(Beginning of Records supplied)

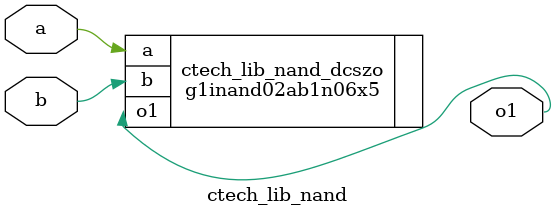
<source format=sv>

module ctech_lib_nand (
   input logic a,
   input logic b,
   output logic o1 );


   g1inand02ab1n06x5 ctech_lib_nand_dcszo (.a(a), .b(b), .o1(o1));
   
endmodule // ctech_lib_nand

</source>
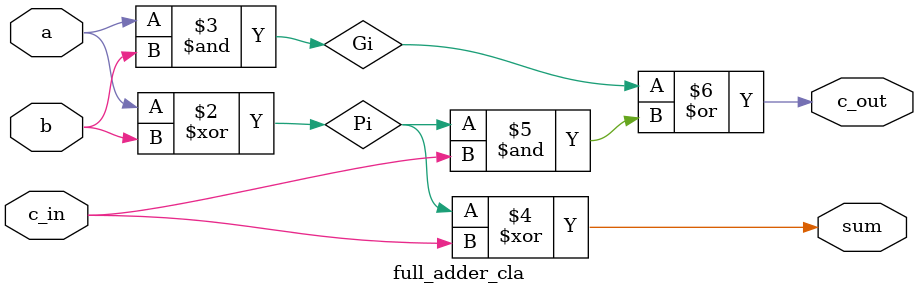
<source format=sv>
module full_adder_cla (
    input logic a, b, c_in,
    output logic sum, c_out
);
    bit Pi, Gi;
    always_comb begin
    // Assign to the relevant variables
        Pi   =   a ^ b;
        Gi   =   a & b;
        sum  =   Pi ^ c_in;
        c_out=   Gi | (Pi & c_in);
    end
endmodule

</source>
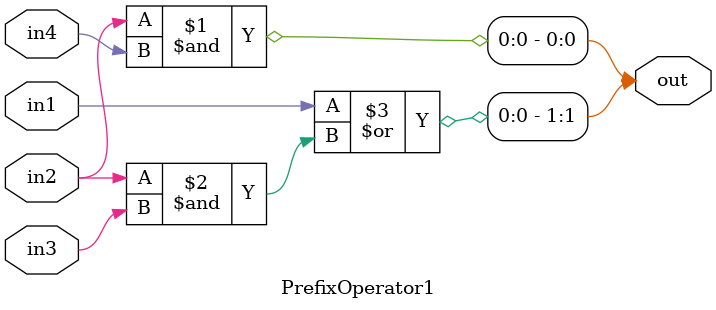
<source format=v>
module PrefixOperator1(out,in1,in2,in3,in4);

input in1,in2,in3,in4;
output [1:0]out;

assign out[0] = in2 & in4;
assign out[1] = in1 | (in2 & in3);

endmodule

</source>
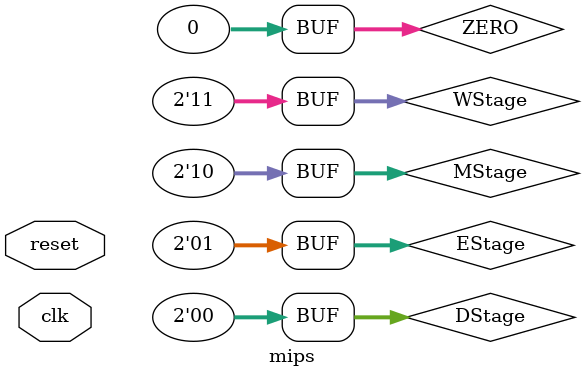
<source format=v>
`timescale 1ns / 1ps
module mips(
		input clk,
		input reset
	);
	reg [31:0] ZERO=32'd0;
	reg [1:0] DStage=2'd0;
	reg [1:0] EStage=2'd1;
	reg [1:0] MStage=2'd2;
	reg [1:0] WStage=2'd3;
	
	
	wire [31:0] F_S,F_PC,NxtPC;
	
	wire [31:0] D_S,D_PC;
	wire [4:0]  D_A1,D_A2,D_A3;
	wire [1:0]  D_Tuse1,D_Tuse2;
	wire [2:0]  D_NPCOp;
	wire        D_EXTSign;
	wire        D_CMP1;
	wire [31:0] D_GRF_DO1,D_GRF_DO2,D_EXT,D_DO1,D_DO2,D_PC8;
	
	wire [31:0] E_S,E_PC;
	wire [4:0]  E_A1,E_A2,E_A3;
	wire [1:0]  E_Tnew;
	wire [1:0]  E_GRF_D_Op;
	wire [2:0]  E_ALUOp;
	wire        E_ALU_B_Op;
	wire [31:0] E_DI1,E_DI2,E_DI3,E_EXT,E_D1,E_D2,E_ALU_B,E_ALU_C,E_DO3;

	wire [31:0] M_S,M_PC;
	wire [4:0]  M_A2,M_A3;
	wire [1:0]  M_Tnew;
	wire [1:0]  M_GRF_D_Op;
	wire        M_DMWrite;
	wire [31:0] M_DI1,M_DI2,M_DI3,M_DM_DI,M_DM_DO,M_DO,M_DO3;

	wire [31:0] W_S,W_PC;
	wire [4:0]  W_A3;
	wire [1:0]  W_Tnew;
	wire [31:0] W_DI3;

	
	
	wire Stall0,Stall1,Stall;
	assign Stall=Stall0|Stall1;
	
	//**********F Stage**********//
	pc		PC		(clk,reset,Stall,NxtPC,F_PC);
	im		IM		(F_PC,F_S);
	
	npc	NPC	(D_NPCOp,D_CMP1,F_PC,D_S[25:0],D_DO1,NxtPC);
	

	//**********D Stage**********//
	PipR	D_Reg	(
					.clk(clk),
					.reset(reset),
					.Stall(Stall),
					.Stage(DStage),
					.SI(F_S),
					.PCI(F_PC),
					.SO(D_S),
					.PCO(D_PC)
					);
					
	cu		D_CU	(
					.S(D_S),
					.Stage(DStage),
					.NPCOp(D_NPCOp),
					.EXTSign(D_EXTSign),
					.A1(D_A1),
					.A2(D_A2),
					.A3(D_A3),
					.Tuse1(D_Tuse1),
					.Tuse2(D_Tuse2)
					);
	
	grf	GRF	(clk,reset,W_PC,D_A1,D_A2,W_A3,W_DI3,D_GRF_DO1,D_GRF_DO2);
	ext	EXT	(D_EXTSign,D_S[15:0],D_EXT);
	
	assign D_PC8=D_PC+32'd8;
	
	fwu	FW0	(D_A1,D_GRF_DO1,E_A3,E_DI3,M_A3,M_DI3,W_A3,W_DI3,D_DO1);
	fwu	FW1	(D_A2,D_GRF_DO2,E_A3,E_DI3,M_A3,M_DI3,W_A3,W_DI3,D_DO2);
	stu	ST0	(D_A1,D_Tuse1,E_A3,E_Tnew,M_A3,M_Tnew,W_A3,W_Tnew,Stall0);
	stu	ST1	(D_A2,D_Tuse2,E_A3,E_Tnew,M_A3,M_Tnew,W_A3,W_Tnew,Stall1);
	
	assign D_CMP1=(D_DO1==D_DO2);

	//**********E Stage**********//
	PipR	E_Reg	(
					.clk(clk),
					.reset(reset),
					.Stall(Stall),
					.Stage(EStage),
					.SI(D_S),
					.PCI(D_PC),
					.DI1(D_DO1),
					.DI2(D_DO2),
					.DI3(D_PC8),
					.EXTI(D_EXT),
					.SO(E_S),
					.PCO(E_PC),
					.DO1(E_DI1),
					.DO2(E_DI2),
					.DO3(E_DI3),
					.EXTO(E_EXT)
					);
					
	cu		E_CU	(
					.S(E_S),
					.Stage(EStage),
					.ALUOp(E_ALUOp),
					.ALU_B_Op(E_ALU_B_Op),
					.GRF_D_Op(E_GRF_D_Op),
					.A1(E_A1),
					.A2(E_A2),
					.A3(E_A3),
					.Tnew(E_Tnew)
					);
					
	fwu	FW2	(E_A1,E_DI1,M_A3,M_DI3,W_A3,W_DI3,ZERO[4:0],ZERO,E_D1);
	fwu	FW3	(E_A2,E_DI2,M_A3,M_DI3,W_A3,W_DI3,ZERO[4:0],ZERO,E_D2);
	mux_1 #(32) MUX2(E_ALU_B_Op,E_D2,E_EXT,E_ALU_B);
	alu ALU (E_ALUOp,E_D1,E_ALU_B,E_ALU_C);
	
	assign E_DO3=((E_GRF_D_Op==2'b00)?E_ALU_C:E_DI3);
	
	//**********M Stage**********//
	PipR	M_Reg	(
					.clk(clk),
					.reset(reset),
					.Stall(Stall),
					.Stage(MStage),
					.SI(E_S),
					.PCI(E_PC),
					.DI1(E_ALU_C),
					.DI2(E_D2),
					.DI3(E_DO3),
					.SO(M_S),
					.PCO(M_PC),
					.DO1(M_DI1),
					.DO2(M_DI2),
					.DO3(M_DI3)
					);
					
	cu		M_CU	(
					.S(M_S),
					.Stage(MStage),
					.GRF_D_Op(M_GRF_D_Op),
					.DMWrite(M_DMWrite),
					.A2(M_A2),
					.A3(M_A3),
					.Tnew(M_Tnew)
					);
					
	fwu	FW4	(M_A2,M_DI2,W_A3,W_DI3,ZERO[4:0],ZERO,ZERO[4:0],ZERO,M_DM_DI);
	dm		DM		(clk,reset,M_PC,M_DMWrite,M_DI1,M_DM_DI,M_DM_DO);
	
	assign M_DO3=((M_GRF_D_Op==2'b01)?M_DM_DO:M_DI3);

	//**********W Stage**********//
	PipR	W_Reg	(
					.clk(clk),
					.reset(reset),
					.Stall(Stall),
					.Stage(WStage),
					.SI(M_S),
					.PCI(M_PC),
					.DI3(M_DO3),
					.SO(W_S),
					.PCO(W_PC),
					.DO3(W_DI3)
					);
					
	cu		W_CU	(
					.S(W_S),
					.Stage(WStage),
					.A3(W_A3),
					.Tnew(W_Tnew)
					);
	
endmodule

</source>
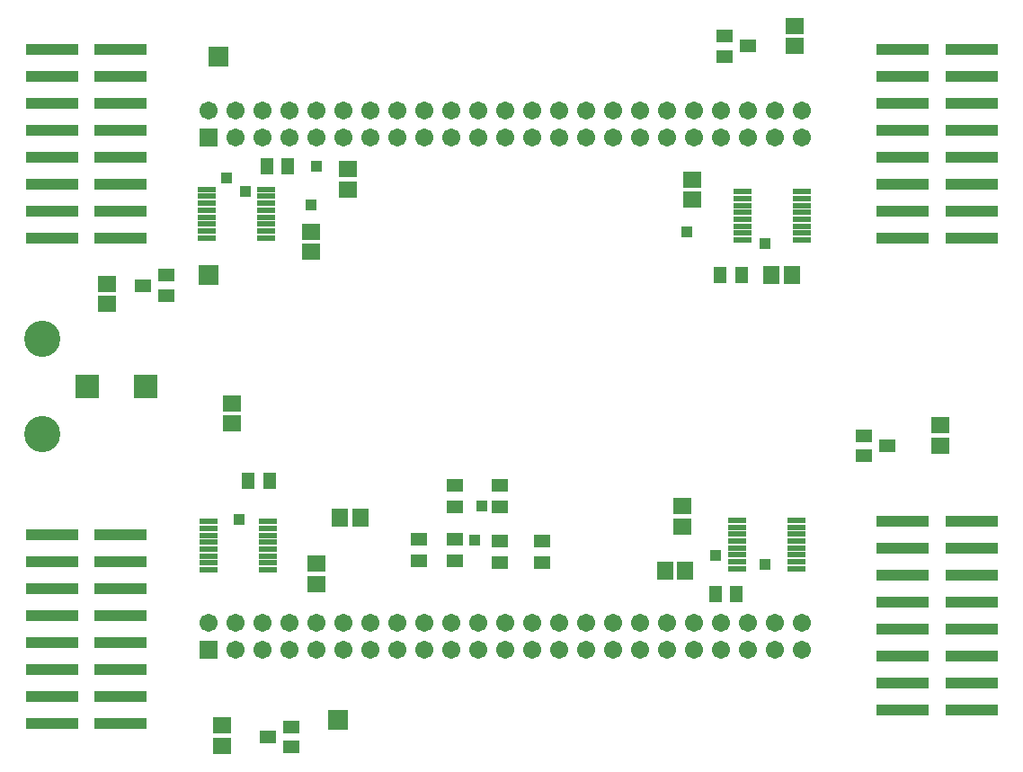
<source format=gts>
G75*
%MOIN*%
%OFA0B0*%
%FSLAX24Y24*%
%IPPOS*%
%LPD*%
%AMOC8*
5,1,8,0,0,1.08239X$1,22.5*
%
%ADD10R,0.0671X0.0592*%
%ADD11R,0.0907X0.0907*%
%ADD12C,0.1340*%
%ADD13R,0.0631X0.0474*%
%ADD14R,0.0631X0.0513*%
%ADD15R,0.0674X0.0674*%
%ADD16C,0.0674*%
%ADD17R,0.1970X0.0430*%
%ADD18R,0.0690X0.0198*%
%ADD19R,0.0513X0.0631*%
%ADD20R,0.0592X0.0671*%
%ADD21R,0.0730X0.0730*%
%ADD22R,0.0437X0.0437*%
D10*
X010583Y002338D03*
X010583Y003087D03*
X014083Y008338D03*
X014083Y009087D03*
X010958Y014276D03*
X010958Y015024D03*
X006333Y018713D03*
X006333Y019462D03*
X013896Y020651D03*
X013896Y021399D03*
X015271Y022963D03*
X015271Y023712D03*
X028021Y023337D03*
X028021Y022588D03*
X031833Y028276D03*
X031833Y029024D03*
X037208Y014212D03*
X037208Y013463D03*
X027646Y011212D03*
X027646Y010463D03*
D11*
X007748Y015650D03*
X005583Y015650D03*
D12*
X003930Y013878D03*
X003930Y017422D03*
D13*
X007650Y019400D03*
X008516Y019026D03*
X008516Y019774D03*
X029213Y027901D03*
X030079Y028275D03*
X029213Y028649D03*
X034400Y013837D03*
X034400Y013088D03*
X035266Y013463D03*
X013141Y003024D03*
X013141Y002276D03*
X012275Y002650D03*
D14*
X017896Y009194D03*
X017896Y009981D03*
X019208Y009981D03*
X019208Y009194D03*
X020896Y009131D03*
X020896Y009919D03*
X022458Y009919D03*
X022458Y009131D03*
X020896Y011194D03*
X020896Y011981D03*
X019208Y011981D03*
X019208Y011194D03*
D15*
X010083Y005900D03*
X010083Y024900D03*
D16*
X010083Y025900D03*
X011083Y025900D03*
X012083Y025900D03*
X012083Y024900D03*
X011083Y024900D03*
X013083Y024900D03*
X014083Y024900D03*
X014083Y025900D03*
X013083Y025900D03*
X015083Y025900D03*
X016083Y025900D03*
X017083Y025900D03*
X017083Y024900D03*
X016083Y024900D03*
X015083Y024900D03*
X018083Y024900D03*
X019083Y024900D03*
X019083Y025900D03*
X018083Y025900D03*
X020083Y025900D03*
X021083Y025900D03*
X021083Y024900D03*
X020083Y024900D03*
X022083Y024900D03*
X023083Y024900D03*
X023083Y025900D03*
X022083Y025900D03*
X024083Y025900D03*
X025083Y025900D03*
X025083Y024900D03*
X024083Y024900D03*
X026083Y024900D03*
X027083Y024900D03*
X028083Y024900D03*
X028083Y025900D03*
X027083Y025900D03*
X026083Y025900D03*
X029083Y025900D03*
X030083Y025900D03*
X030083Y024900D03*
X029083Y024900D03*
X031083Y024900D03*
X032083Y024900D03*
X032083Y025900D03*
X031083Y025900D03*
X031083Y006900D03*
X032083Y006900D03*
X032083Y005900D03*
X031083Y005900D03*
X030083Y005900D03*
X029083Y005900D03*
X028083Y005900D03*
X027083Y005900D03*
X026083Y005900D03*
X025083Y005900D03*
X024083Y005900D03*
X023083Y005900D03*
X022083Y005900D03*
X021083Y005900D03*
X020083Y005900D03*
X019083Y005900D03*
X018083Y005900D03*
X017083Y005900D03*
X016083Y005900D03*
X015083Y005900D03*
X014083Y005900D03*
X013083Y005900D03*
X012083Y005900D03*
X011083Y005900D03*
X011083Y006900D03*
X012083Y006900D03*
X013083Y006900D03*
X014083Y006900D03*
X015083Y006900D03*
X016083Y006900D03*
X017083Y006900D03*
X018083Y006900D03*
X019083Y006900D03*
X020083Y006900D03*
X021083Y006900D03*
X022083Y006900D03*
X023083Y006900D03*
X024083Y006900D03*
X025083Y006900D03*
X026083Y006900D03*
X027083Y006900D03*
X028083Y006900D03*
X029083Y006900D03*
X030083Y006900D03*
X010083Y006900D03*
D17*
X004274Y003150D03*
X004274Y004150D03*
X004274Y005150D03*
X004274Y006150D03*
X004274Y007150D03*
X004274Y008150D03*
X004274Y009150D03*
X004274Y010150D03*
X006833Y010150D03*
X006833Y009150D03*
X006833Y008150D03*
X006833Y007150D03*
X006833Y006150D03*
X006833Y005150D03*
X006833Y004150D03*
X006833Y003150D03*
X006833Y021150D03*
X006833Y022150D03*
X006833Y023150D03*
X006833Y024150D03*
X006833Y025150D03*
X006833Y026150D03*
X006833Y027150D03*
X006833Y028150D03*
X004274Y028150D03*
X004274Y027150D03*
X004274Y026150D03*
X004274Y025150D03*
X004274Y024150D03*
X004274Y023150D03*
X004274Y022150D03*
X004274Y021150D03*
X035833Y021150D03*
X035833Y022150D03*
X035833Y023150D03*
X035833Y024150D03*
X035833Y025150D03*
X035833Y026150D03*
X035833Y027150D03*
X035833Y028150D03*
X038392Y028150D03*
X038392Y027150D03*
X038392Y026150D03*
X038392Y025150D03*
X038392Y024150D03*
X038392Y023150D03*
X038392Y022150D03*
X038392Y021150D03*
X038392Y010650D03*
X038392Y009650D03*
X038392Y008650D03*
X038392Y007650D03*
X038392Y006650D03*
X038392Y005650D03*
X038392Y004650D03*
X038392Y003650D03*
X035833Y003650D03*
X035833Y004650D03*
X035833Y005650D03*
X035833Y006650D03*
X035833Y007650D03*
X035833Y008650D03*
X035833Y009650D03*
X035833Y010650D03*
D18*
X031896Y010691D03*
X031896Y010435D03*
X031896Y010180D03*
X031896Y009924D03*
X031896Y009668D03*
X031896Y009412D03*
X031896Y009156D03*
X031896Y008900D03*
X029691Y008900D03*
X029691Y009156D03*
X029691Y009412D03*
X029691Y009668D03*
X029691Y009924D03*
X029691Y010180D03*
X029691Y010435D03*
X029691Y010691D03*
X029878Y021088D03*
X029878Y021343D03*
X029878Y021599D03*
X029878Y021855D03*
X029878Y022111D03*
X029878Y022367D03*
X029878Y022623D03*
X029878Y022879D03*
X032083Y022879D03*
X032083Y022623D03*
X032083Y022367D03*
X032083Y022111D03*
X032083Y021855D03*
X032083Y021599D03*
X032083Y021343D03*
X032083Y021088D03*
X012225Y021171D03*
X012225Y021427D03*
X012225Y021683D03*
X012225Y021939D03*
X012225Y022195D03*
X012225Y022451D03*
X012225Y022707D03*
X012225Y022963D03*
X010021Y022963D03*
X010021Y022707D03*
X010021Y022451D03*
X010021Y022195D03*
X010021Y021939D03*
X010021Y021683D03*
X010021Y021427D03*
X010021Y021171D03*
X010083Y010650D03*
X010083Y010394D03*
X010083Y010138D03*
X010083Y009882D03*
X010083Y009626D03*
X010083Y009370D03*
X010083Y009115D03*
X010083Y008859D03*
X012288Y008859D03*
X012288Y009115D03*
X012288Y009370D03*
X012288Y009626D03*
X012288Y009882D03*
X012288Y010138D03*
X012288Y010394D03*
X012288Y010650D03*
D19*
X012352Y012150D03*
X011564Y012150D03*
X012252Y023838D03*
X013039Y023838D03*
X029064Y019775D03*
X029852Y019775D03*
X029664Y007963D03*
X028877Y007963D03*
D20*
X027770Y008838D03*
X027022Y008838D03*
X015707Y010775D03*
X014959Y010775D03*
X030959Y019775D03*
X031707Y019775D03*
D21*
X010458Y027900D03*
X010083Y019775D03*
X014896Y003275D03*
D22*
X019958Y009963D03*
X020208Y011213D03*
X028896Y009400D03*
X030739Y009056D03*
X030708Y020963D03*
X027833Y021400D03*
X014083Y023838D03*
X013896Y022400D03*
X011458Y022900D03*
X010771Y023400D03*
X011208Y010713D03*
M02*

</source>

(End of Records supplied)

If a line in the material contains the word "ZERO", copy that line.

	reg [31:0] ZERO=32'd0;
	fwu	FW2	(E_A1,E_DI1,M_A3,M_DI3,W_A3,W_DI3,ZERO[4:0],ZERO,E_D1);
	fwu	FW3	(E_A2,E_DI2,M_A3,M_DI3,W_A3,W_DI3,ZERO[4:0],ZERO,E_D2);
	fwu	FW4	(M_A2,M_DI2,W_A3,W_DI3,ZERO[4:0],ZERO,ZERO[4:0],ZERO,M_DM_DI);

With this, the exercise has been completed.